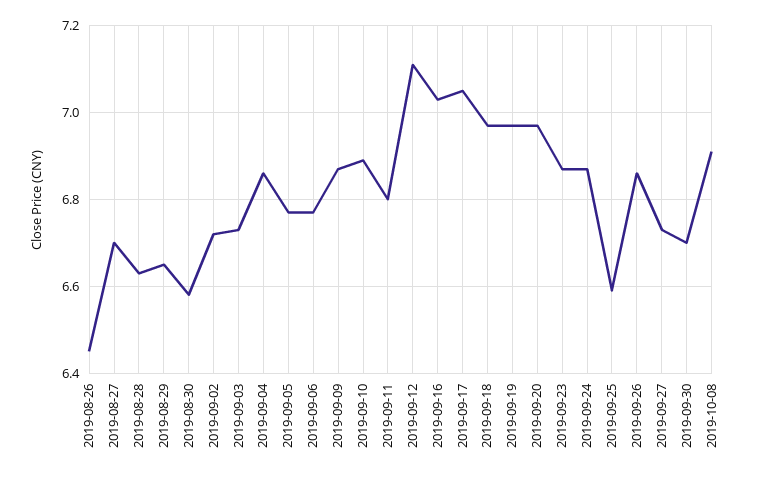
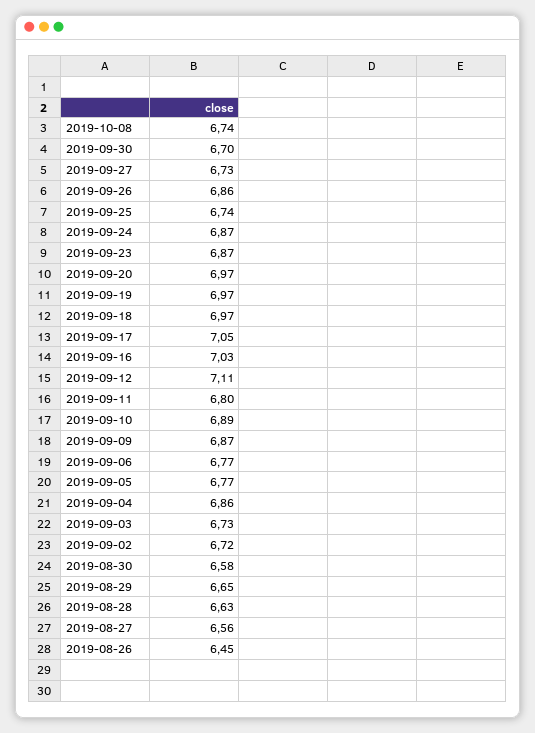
  {
    "2019-08-26": 6.45,
-   "2019-08-27": 6.7,
+   "2019-08-27": 6.56,
    "2019-08-28": 6.63,
    "2019-08-29": 6.65,
    "2019-08-30": 6.58,
    "2019-09-02": 6.72,
    "2019-09-03": 6.73,
    "2019-09-04": 6.86,
    "2019-09-05": 6.77,
    "2019-09-06": 6.77,
    "2019-09-09": 6.87,
    "2019-09-10": 6.89,
    "2019-09-11": 6.8,
    "2019-09-12": 7.11,
    "2019-09-16": 7.03,
    "2019-09-17": 7.05,
    "2019-09-18": 6.97,
    "2019-09-19": 6.97,
    "2019-09-20": 6.97,
    "2019-09-23": 6.87,
    "2019-09-24": 6.87,
-   "2019-09-25": 6.6,
+   "2019-09-25": 6.74,
    "2019-09-26": 6.86,
    "2019-09-27": 6.73,
    "2019-09-30": 6.7,
-   "2019-10-08": 6.9
+   "2019-10-08": 6.74
  }

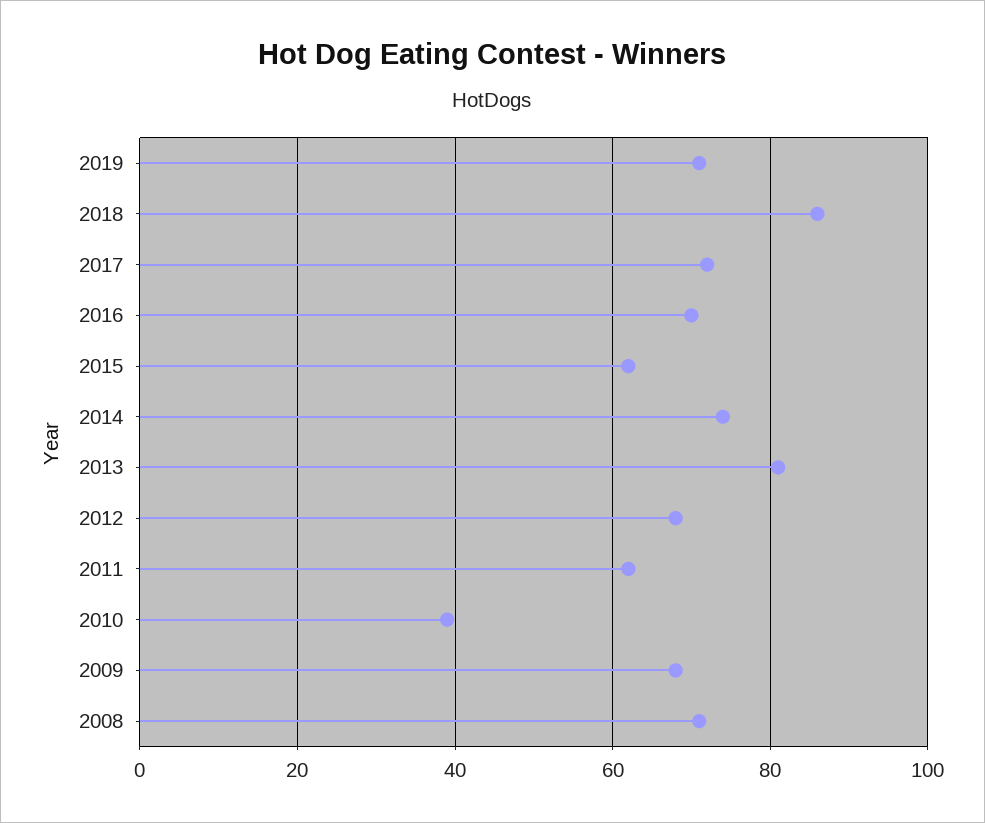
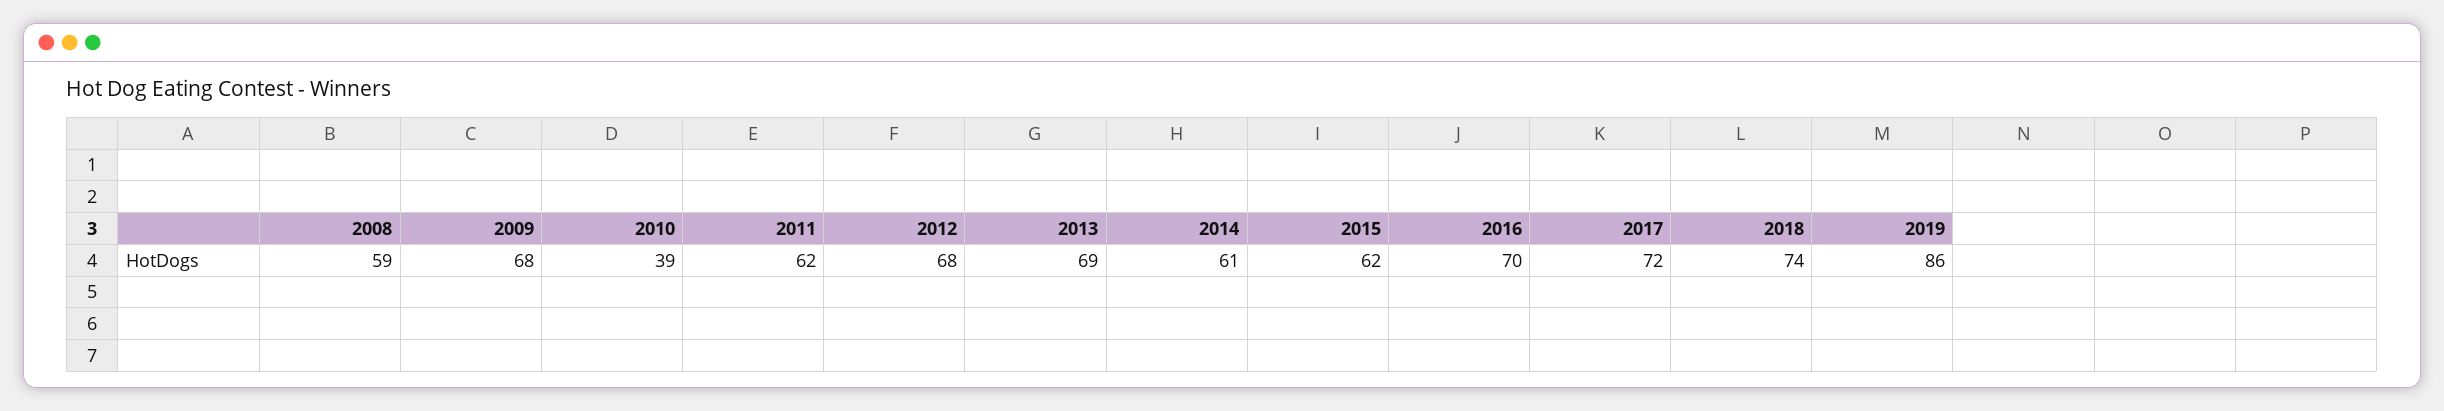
  {
-   "2019": 70,
+   "2019": 86,
-   "2018": 85,
+   "2018": 74,
    "2017": 72,
    "2016": 70,
    "2015": 62,
-   "2014": 75,
+   "2014": 61,
-   "2013": 80,
+   "2013": 69,
    "2012": 68,
    "2011": 62,
    "2010": 39,
    "2009": 68,
-   "2008": 70
+   "2008": 59
  }

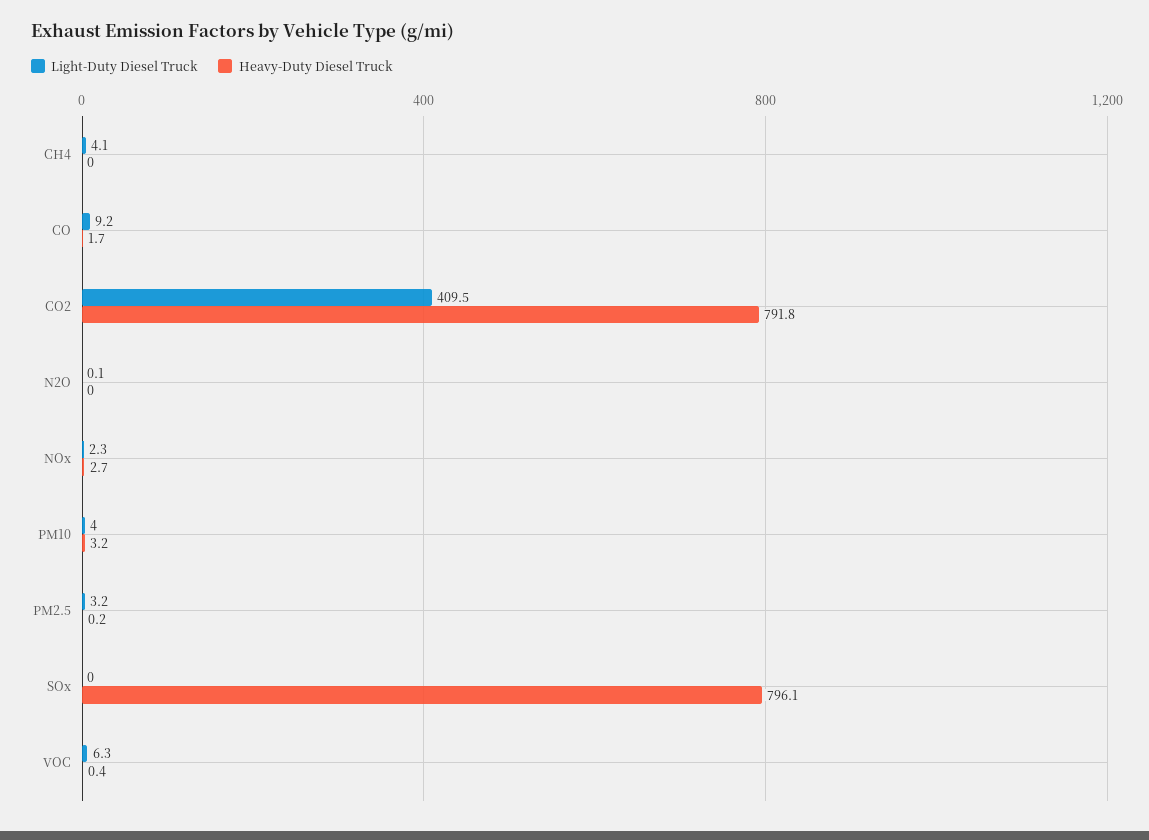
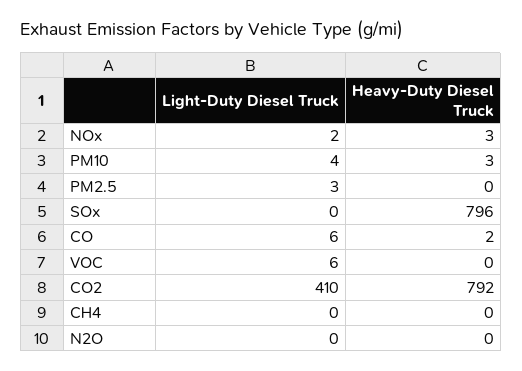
  {
    "Light-Duty Diesel Truck": {
-     "CH4": 4.1,
+     "CH4": 0,
-     "CO": 9.2,
+     "CO": 6,
      "CO2": 409.5,
      "N2O": 0.1,
      "NOx": 2.3,
      "PM10": 4,
      "PM2.5": 3.2,
      "SOx": 0,
      "VOC": 6.3
    },
    "Heavy-Duty Diesel Truck": {
      "CH4": 0,
      "CO": 1.7,
      "CO2": 791.8,
      "N2O": 0,
      "NOx": 2.7,
      "PM10": 3.2,
      "PM2.5": 0.2,
      "SOx": 796.1,
      "VOC": 0.4
    }
  }

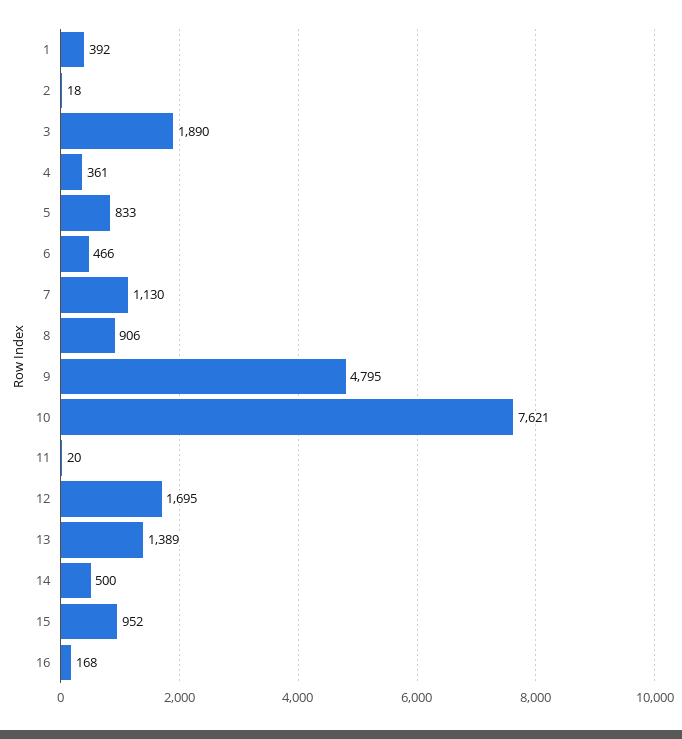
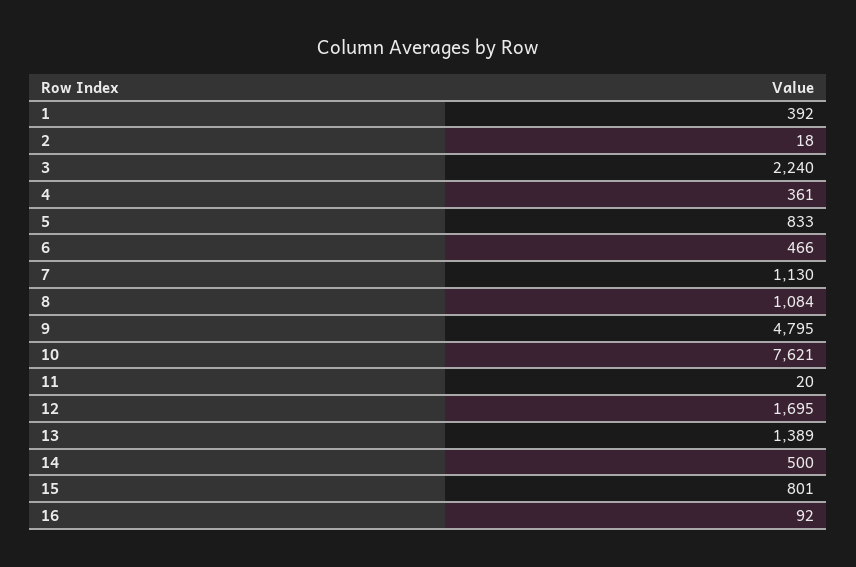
  {
    "1": 392,
    "2": 18,
-   "3": 1890,
+   "3": 2240,
    "4": 361,
    "5": 833,
    "6": 466,
    "7": 1130,
-   "8": 906,
+   "8": 1084,
    "9": 4795,
    "10": 7621,
    "11": 20,
    "12": 1695,
    "13": 1389,
    "14": 500,
-   "15": 952,
+   "15": 801,
-   "16": 168
+   "16": 92
  }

━━━━━━━━━━

- [Request]:
Throughout the material above, find lines holding the word "Diesel", then copy them.

- [Answer box]:
    "Light-Duty Diesel Truck": {
    "Heavy-Duty Diesel Truck": {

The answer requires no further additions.